The answer should consist solely of the lines from the first one below through the line containing "Center Rutland Job Openings", copied exactly.
[Exercise input Boundary: Start]
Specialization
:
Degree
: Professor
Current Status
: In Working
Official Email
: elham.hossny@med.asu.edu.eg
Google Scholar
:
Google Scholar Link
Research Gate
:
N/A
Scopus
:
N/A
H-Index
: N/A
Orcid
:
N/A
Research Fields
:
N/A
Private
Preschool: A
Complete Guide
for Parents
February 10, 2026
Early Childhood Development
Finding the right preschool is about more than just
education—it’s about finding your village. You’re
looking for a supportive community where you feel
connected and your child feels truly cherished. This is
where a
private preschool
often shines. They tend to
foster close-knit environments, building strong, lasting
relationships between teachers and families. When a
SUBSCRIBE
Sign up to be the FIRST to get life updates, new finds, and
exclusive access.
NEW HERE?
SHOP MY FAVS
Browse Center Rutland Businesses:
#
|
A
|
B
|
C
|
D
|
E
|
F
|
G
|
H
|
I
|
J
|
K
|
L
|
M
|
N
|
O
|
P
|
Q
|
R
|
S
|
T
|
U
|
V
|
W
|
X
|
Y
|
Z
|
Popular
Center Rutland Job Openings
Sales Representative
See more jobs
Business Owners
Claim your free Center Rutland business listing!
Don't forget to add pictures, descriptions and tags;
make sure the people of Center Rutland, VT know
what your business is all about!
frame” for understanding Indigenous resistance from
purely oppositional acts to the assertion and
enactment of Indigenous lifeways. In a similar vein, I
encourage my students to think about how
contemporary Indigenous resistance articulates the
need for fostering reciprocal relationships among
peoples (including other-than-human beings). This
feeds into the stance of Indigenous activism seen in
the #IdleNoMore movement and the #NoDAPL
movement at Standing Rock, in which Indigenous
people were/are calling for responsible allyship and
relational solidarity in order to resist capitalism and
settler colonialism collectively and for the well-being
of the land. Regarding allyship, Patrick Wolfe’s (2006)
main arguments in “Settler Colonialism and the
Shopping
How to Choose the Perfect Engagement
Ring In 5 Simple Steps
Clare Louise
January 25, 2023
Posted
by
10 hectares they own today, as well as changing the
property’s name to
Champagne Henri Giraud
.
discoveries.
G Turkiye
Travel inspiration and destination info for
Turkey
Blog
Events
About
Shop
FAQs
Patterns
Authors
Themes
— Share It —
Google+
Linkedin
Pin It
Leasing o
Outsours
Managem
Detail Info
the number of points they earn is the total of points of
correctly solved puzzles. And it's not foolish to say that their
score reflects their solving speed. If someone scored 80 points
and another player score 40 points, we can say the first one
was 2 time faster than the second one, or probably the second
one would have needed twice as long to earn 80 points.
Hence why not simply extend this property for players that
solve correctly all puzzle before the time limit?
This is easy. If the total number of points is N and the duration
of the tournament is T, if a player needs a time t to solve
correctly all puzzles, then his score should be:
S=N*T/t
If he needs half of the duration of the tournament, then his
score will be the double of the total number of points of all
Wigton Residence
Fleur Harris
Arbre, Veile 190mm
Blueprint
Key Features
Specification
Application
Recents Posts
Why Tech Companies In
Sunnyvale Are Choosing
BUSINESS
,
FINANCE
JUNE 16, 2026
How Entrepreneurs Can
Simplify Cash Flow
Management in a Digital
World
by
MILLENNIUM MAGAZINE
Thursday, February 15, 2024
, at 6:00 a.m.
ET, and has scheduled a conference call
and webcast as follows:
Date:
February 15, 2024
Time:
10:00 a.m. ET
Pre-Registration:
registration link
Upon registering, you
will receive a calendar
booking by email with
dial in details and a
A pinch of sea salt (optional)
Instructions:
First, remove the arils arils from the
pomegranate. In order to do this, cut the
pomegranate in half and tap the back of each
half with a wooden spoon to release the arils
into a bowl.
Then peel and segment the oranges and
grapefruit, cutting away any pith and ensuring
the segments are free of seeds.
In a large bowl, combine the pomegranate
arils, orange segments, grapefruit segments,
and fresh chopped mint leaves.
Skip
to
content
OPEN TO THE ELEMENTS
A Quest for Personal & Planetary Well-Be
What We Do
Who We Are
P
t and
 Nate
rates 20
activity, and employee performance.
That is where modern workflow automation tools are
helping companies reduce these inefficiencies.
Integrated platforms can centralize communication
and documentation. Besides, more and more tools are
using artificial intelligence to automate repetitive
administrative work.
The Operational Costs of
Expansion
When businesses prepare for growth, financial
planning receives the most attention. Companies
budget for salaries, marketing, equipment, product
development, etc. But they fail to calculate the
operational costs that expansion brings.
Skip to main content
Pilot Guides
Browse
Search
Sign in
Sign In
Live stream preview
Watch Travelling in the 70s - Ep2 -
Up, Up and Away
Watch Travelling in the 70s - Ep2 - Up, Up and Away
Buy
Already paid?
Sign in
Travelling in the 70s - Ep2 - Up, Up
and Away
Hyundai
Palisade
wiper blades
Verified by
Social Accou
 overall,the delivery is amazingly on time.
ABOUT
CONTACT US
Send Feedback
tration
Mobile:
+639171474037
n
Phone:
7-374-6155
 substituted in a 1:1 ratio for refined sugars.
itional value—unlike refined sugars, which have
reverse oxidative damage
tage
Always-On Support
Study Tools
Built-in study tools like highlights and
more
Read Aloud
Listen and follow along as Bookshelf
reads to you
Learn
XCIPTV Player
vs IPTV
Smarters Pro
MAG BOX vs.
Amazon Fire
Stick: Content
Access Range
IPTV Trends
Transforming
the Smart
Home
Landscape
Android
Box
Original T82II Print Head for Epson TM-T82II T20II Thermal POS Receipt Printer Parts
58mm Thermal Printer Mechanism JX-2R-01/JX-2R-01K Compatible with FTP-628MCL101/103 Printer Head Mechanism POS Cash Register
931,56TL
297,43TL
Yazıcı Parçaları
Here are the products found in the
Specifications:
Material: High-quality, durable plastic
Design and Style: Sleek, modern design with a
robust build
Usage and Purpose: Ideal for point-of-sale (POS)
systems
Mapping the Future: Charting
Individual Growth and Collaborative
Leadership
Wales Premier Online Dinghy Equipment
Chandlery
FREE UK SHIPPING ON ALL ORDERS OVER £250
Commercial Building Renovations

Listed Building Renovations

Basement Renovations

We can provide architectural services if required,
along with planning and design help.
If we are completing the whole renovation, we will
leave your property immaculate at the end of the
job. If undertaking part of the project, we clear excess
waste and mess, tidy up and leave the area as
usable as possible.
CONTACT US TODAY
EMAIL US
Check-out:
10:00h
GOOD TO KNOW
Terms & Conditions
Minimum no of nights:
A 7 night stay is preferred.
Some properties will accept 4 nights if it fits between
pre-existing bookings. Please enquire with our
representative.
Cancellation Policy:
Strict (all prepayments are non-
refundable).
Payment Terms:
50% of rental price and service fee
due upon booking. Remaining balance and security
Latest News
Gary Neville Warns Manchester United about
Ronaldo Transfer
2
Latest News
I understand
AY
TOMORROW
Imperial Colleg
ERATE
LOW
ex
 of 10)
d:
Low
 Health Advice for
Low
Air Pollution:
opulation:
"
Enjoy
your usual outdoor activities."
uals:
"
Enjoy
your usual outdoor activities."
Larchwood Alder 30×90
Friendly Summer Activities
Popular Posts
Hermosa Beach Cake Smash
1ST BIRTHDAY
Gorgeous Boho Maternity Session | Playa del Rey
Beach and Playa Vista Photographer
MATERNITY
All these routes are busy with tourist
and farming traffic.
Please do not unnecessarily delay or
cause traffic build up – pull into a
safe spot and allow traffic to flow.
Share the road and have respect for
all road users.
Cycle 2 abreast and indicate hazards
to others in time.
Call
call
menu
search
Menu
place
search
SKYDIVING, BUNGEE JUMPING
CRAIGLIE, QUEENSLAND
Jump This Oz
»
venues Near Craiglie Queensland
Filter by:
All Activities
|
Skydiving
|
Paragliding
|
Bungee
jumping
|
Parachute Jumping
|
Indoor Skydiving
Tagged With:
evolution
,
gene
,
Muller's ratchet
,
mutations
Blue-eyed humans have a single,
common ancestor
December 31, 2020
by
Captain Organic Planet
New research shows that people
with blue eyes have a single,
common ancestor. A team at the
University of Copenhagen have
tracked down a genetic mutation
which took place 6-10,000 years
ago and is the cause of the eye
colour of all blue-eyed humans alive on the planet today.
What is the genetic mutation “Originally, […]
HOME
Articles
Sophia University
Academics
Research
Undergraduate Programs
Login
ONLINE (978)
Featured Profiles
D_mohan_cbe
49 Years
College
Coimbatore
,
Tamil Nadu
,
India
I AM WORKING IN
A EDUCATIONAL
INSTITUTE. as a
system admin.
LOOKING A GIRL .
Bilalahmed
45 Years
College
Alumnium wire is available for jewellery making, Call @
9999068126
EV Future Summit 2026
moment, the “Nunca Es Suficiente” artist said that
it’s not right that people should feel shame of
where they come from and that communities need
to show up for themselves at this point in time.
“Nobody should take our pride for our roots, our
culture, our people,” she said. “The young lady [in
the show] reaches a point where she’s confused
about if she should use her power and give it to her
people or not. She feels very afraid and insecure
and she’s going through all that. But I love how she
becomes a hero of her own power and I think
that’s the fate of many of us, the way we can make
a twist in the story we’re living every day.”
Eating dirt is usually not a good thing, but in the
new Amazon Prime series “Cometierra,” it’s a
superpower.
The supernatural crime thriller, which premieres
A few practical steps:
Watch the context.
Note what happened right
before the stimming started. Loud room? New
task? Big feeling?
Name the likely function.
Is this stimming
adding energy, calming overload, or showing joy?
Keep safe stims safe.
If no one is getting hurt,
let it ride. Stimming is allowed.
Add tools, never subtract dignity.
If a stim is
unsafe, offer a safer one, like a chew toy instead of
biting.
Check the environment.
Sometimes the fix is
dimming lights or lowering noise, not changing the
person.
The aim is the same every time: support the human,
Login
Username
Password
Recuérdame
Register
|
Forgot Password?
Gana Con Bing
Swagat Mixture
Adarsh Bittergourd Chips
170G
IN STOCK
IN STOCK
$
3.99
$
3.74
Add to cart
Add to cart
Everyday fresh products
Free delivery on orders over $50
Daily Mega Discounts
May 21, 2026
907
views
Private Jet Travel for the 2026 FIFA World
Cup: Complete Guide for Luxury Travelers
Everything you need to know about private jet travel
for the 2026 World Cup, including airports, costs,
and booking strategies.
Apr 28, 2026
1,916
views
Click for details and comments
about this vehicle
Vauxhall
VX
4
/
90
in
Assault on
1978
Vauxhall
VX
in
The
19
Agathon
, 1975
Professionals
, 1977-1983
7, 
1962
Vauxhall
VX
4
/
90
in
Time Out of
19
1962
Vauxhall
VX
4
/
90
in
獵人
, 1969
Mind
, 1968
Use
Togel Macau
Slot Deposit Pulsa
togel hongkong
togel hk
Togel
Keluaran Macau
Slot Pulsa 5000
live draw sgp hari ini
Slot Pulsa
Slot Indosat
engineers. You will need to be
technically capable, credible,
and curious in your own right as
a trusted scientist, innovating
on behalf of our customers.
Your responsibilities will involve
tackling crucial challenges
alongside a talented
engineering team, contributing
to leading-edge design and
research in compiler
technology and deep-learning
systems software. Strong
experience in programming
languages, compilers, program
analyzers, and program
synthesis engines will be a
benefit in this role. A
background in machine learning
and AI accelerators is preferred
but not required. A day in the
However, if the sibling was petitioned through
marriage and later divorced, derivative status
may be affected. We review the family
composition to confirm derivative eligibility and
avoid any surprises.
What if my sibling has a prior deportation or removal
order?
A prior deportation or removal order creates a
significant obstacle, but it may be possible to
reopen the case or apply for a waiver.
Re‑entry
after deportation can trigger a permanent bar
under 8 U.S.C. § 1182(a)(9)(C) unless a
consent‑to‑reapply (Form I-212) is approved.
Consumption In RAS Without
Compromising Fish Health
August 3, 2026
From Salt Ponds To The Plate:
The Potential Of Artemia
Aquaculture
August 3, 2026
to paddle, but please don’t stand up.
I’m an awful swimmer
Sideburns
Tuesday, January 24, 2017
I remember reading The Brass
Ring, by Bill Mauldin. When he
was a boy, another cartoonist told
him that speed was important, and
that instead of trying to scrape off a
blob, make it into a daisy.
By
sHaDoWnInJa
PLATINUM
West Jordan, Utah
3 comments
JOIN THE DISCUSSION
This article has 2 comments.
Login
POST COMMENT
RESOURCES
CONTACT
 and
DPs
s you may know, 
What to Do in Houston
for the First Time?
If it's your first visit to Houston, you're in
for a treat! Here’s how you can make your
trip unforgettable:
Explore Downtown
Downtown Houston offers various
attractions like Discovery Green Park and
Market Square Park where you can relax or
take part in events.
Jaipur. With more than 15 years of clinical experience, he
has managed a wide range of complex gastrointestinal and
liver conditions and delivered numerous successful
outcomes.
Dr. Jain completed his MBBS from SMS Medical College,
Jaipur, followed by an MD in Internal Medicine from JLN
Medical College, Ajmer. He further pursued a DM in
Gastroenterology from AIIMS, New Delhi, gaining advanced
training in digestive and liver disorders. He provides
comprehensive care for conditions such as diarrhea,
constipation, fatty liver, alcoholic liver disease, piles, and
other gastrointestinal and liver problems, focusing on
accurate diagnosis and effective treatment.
[Exercise input Boundary: End]
(Solved exercise)
Specialization
:
Degree
: Professor
Current Status
: In Working
Official Email
: elham.hossny@med.asu.edu.eg
Google Scholar
:
Google Scholar Link
Research Gate
:
N/A
Scopus
:
N/A
H-Index
: N/A
Orcid
:
N/A
Research Fields
:
N/A
Private
Preschool: A
Complete Guide
for Parents
February 10, 2026
Early Childhood Development
Finding the right preschool is about more than just
education—it’s about finding your village. You’re
looking for a supportive community where you feel
connected and your child feels truly cherished. This is
where a
private preschool
often shines. They tend to
foster close-knit environments, building strong, lasting
relationships between teachers and families. When a
SUBSCRIBE
Sign up to be the FIRST to get life updates, new finds, and
exclusive access.
NEW HERE?
SHOP MY FAVS
Browse Center Rutland Businesses:
#
|
A
|
B
|
C
|
D
|
E
|
F
|
G
|
H
|
I
|
J
|
K
|
L
|
M
|
N
|
O
|
P
|
Q
|
R
|
S
|
T
|
U
|
V
|
W
|
X
|
Y
|
Z
|
Popular
Center Rutland Job Openings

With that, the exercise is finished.